▸ EXERCISE DETAILS
Across the whole listing, return each line exactly, with no images included.
________________________________________
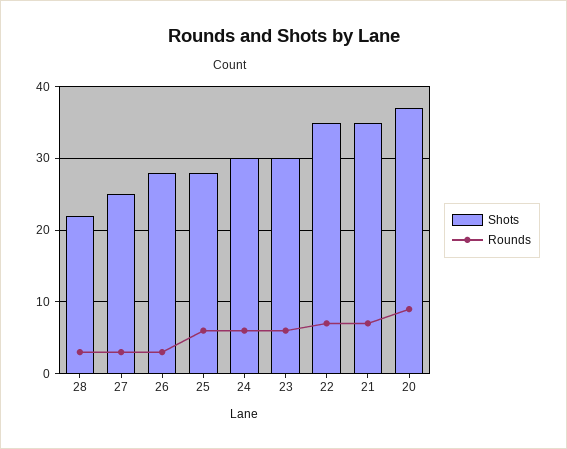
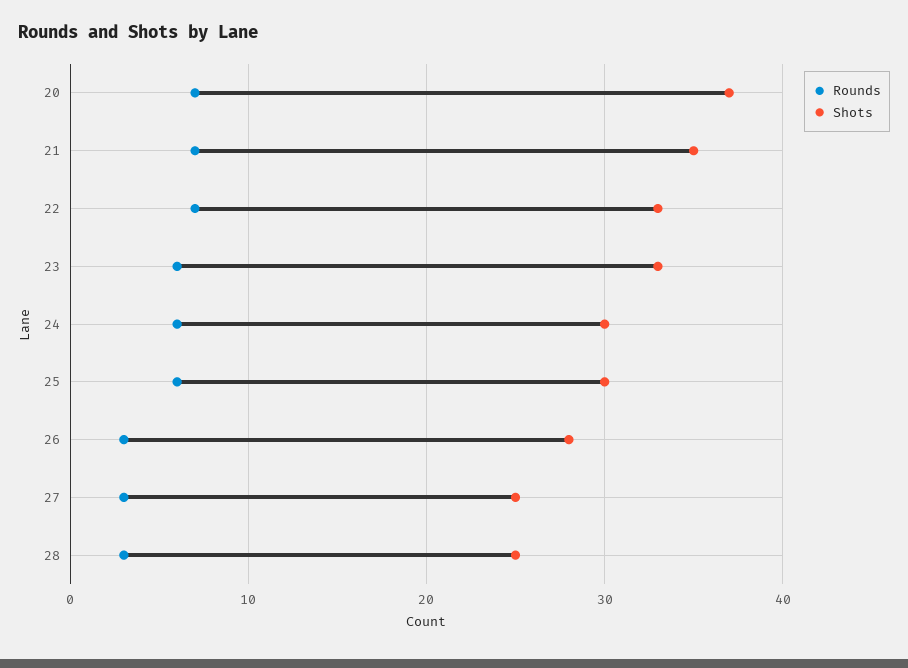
Shots, 28: 22 -> 25
Shots, 25: 28 -> 30
Shots, 23: 30 -> 33
Shots, 22: 35 -> 33
Rounds, 20: 9 -> 7

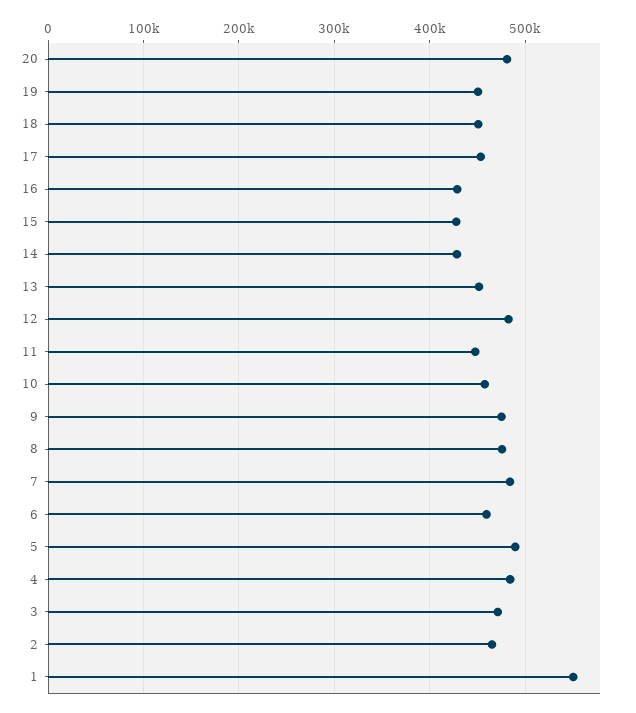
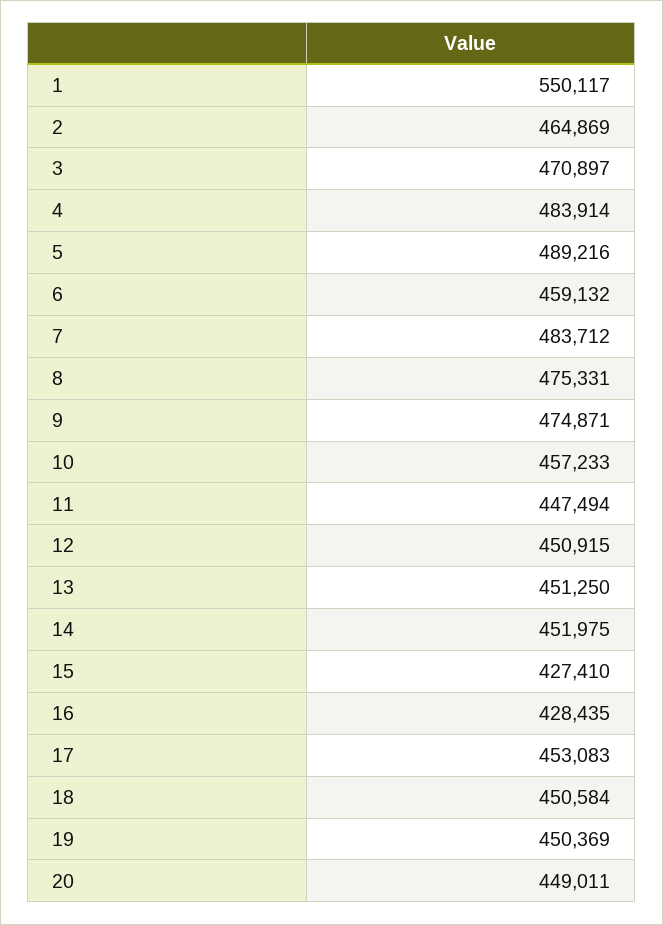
20: 480000 -> 449011
14: 430000 -> 451975
12: 480000 -> 450915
________________________________________
▸ RESULT FOR THIS EXERCISE
Shots, 28: 22 -> 25
Shots, 25: 28 -> 30
Shots, 23: 30 -> 33
Shots, 22: 35 -> 33
Rounds, 20: 9 -> 7

20: 480000 -> 449011
14: 430000 -> 451975
12: 480000 -> 450915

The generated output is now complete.